This underscores LDOS' commitment to excellence and reinforces its leading position in the industry, potentially expanding the company’s presence in the cybersecurity market across both England and Wales.
Stable Historical Growth
Over the past three years, LDOS has demonstrated consistent growth across key financial metrics. Its revenue and EBITDA grew at a CAGR of 6.4% and 11%, respectively. Moreover, net income expanded at a CAGR of 15.6%, whereas its EPS grew at a CAGR of 17.2%.
Sound Financials
For the fiscal 2024 third quarter that ended September 27, 2024, LDOS’ revenues increased 6.9% year-over-year to $4.19 billion. Its non-GAAP operating income rose 34.4% from the year-ago value to $562 million.
Additionally, non-GAAP net income and non-GAAP EPS attributable to LDOS common stockholders grew 41.4% and 44.3% from the prior year’s quarter to $398 million and $2.93, respectively. As of September 27, 2024, the company’s cash and cash equivalents amounted to $1.19 billion, compared to $777 million on December 29, 2023.
Optimistic Analyst Estimates
Analysts expect LDOS’ revenue and EPS for the fiscal 2025 first quarter (ending in March) to increase 3% and 9.1% year-over-year to $4.09 billion and $2.50, respectively. In addition, the company exceeded the consensus revenue and EPS estimates in each of the four trailing quarters, which is impressive.

■ REQUIRED ACTION:
Copy the LDOS financial passage above word for word, from start to finish.

■ ENTRIES SUPPLIED:
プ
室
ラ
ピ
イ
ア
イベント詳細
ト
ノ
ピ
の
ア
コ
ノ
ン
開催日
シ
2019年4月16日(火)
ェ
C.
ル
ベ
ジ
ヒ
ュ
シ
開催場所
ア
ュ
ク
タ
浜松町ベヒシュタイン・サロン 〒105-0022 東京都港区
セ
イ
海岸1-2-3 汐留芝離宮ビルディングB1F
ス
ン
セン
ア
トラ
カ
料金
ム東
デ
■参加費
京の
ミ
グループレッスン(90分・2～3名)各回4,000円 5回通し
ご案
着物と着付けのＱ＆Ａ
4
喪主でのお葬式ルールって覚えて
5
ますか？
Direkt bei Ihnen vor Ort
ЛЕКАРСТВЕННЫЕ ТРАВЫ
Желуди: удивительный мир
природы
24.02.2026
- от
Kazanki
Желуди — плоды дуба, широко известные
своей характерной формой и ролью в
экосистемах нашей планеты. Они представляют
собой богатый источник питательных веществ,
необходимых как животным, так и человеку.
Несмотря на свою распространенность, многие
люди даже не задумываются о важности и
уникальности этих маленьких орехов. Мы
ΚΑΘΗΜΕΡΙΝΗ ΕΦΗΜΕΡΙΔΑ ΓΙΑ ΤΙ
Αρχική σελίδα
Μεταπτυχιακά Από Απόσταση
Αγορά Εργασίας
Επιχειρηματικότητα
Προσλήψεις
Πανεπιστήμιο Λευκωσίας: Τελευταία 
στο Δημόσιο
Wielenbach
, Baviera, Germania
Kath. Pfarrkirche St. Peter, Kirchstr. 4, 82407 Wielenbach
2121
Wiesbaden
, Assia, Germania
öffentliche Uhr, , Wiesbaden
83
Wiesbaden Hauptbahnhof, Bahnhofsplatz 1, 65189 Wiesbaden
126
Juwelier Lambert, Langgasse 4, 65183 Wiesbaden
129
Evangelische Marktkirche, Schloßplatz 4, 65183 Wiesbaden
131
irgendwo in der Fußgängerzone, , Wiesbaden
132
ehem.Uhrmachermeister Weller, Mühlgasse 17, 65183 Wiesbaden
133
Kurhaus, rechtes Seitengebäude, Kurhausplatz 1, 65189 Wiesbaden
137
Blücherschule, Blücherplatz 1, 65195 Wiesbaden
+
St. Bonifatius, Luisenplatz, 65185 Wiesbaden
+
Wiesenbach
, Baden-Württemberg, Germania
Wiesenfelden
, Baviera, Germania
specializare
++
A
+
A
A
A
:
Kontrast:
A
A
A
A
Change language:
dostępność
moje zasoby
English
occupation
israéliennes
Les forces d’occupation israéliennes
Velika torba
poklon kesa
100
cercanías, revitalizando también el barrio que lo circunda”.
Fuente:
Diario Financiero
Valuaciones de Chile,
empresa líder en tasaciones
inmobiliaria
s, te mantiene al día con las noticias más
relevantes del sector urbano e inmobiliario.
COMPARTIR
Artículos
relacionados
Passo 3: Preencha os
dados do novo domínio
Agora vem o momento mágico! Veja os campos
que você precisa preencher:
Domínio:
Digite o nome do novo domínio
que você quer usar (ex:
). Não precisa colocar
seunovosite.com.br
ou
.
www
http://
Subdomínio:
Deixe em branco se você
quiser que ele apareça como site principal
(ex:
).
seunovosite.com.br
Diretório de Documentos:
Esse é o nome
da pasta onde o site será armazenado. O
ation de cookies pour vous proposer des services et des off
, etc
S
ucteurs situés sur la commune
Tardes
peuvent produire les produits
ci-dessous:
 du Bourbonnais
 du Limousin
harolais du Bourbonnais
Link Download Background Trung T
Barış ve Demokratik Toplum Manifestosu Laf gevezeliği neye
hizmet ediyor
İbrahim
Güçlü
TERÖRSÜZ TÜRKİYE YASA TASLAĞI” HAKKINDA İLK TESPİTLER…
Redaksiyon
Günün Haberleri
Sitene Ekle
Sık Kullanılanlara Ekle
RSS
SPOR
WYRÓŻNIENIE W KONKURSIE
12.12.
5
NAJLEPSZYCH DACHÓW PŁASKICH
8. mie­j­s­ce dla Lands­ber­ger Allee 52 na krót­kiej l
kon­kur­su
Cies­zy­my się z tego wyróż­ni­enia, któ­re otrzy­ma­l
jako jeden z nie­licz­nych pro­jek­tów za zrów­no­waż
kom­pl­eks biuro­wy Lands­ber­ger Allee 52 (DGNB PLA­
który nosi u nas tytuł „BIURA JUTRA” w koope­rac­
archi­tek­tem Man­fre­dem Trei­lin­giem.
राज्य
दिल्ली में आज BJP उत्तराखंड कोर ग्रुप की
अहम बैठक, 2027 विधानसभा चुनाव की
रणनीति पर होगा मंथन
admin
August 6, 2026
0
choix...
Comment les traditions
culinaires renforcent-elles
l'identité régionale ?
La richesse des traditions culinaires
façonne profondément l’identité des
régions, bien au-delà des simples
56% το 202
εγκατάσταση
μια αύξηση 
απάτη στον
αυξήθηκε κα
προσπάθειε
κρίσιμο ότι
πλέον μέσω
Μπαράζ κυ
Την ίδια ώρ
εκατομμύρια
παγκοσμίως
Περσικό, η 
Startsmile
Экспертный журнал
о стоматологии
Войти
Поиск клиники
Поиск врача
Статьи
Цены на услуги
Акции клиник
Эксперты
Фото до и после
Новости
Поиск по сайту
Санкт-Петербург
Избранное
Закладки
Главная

■ COMPLETED TASK:
This underscores LDOS' commitment to excellence and reinforces its leading position in the industry, potentially expanding the company’s presence in the cybersecurity market across both England and Wales.
Stable Historical Growth
Over the past three years, LDOS has demonstrated consistent growth across key financial metrics. Its revenue and EBITDA grew at a CAGR of 6.4% and 11%, respectively. Moreover, net income expanded at a CAGR of 15.6%, whereas its EPS grew at a CAGR of 17.2%.
Sound Financials
For the fiscal 2024 third quarter that ended September 27, 2024, LDOS’ revenues increased 6.9% year-over-year to $4.19 billion. Its non-GAAP operating income rose 34.4% from the year-ago value to $562 million.
Additionally, non-GAAP net income and non-GAAP EPS attributable to LDOS common stockholders grew 41.4% and 44.3% from the prior year’s quarter to $398 million and $2.93, respectively. As of September 27, 2024, the company’s cash and cash equivalents amounted to $1.19 billion, compared to $777 million on December 29, 2023.
Optimistic Analyst Estimates
Analysts expect LDOS’ revenue and EPS for the fiscal 2025 first quarter (ending in March) to increase 3% and 9.1% year-over-year to $4.09 billion and $2.50, respectively. In addition, the company exceeded the consensus revenue and EPS estimates in each of the four trailing quarters, which is impressive.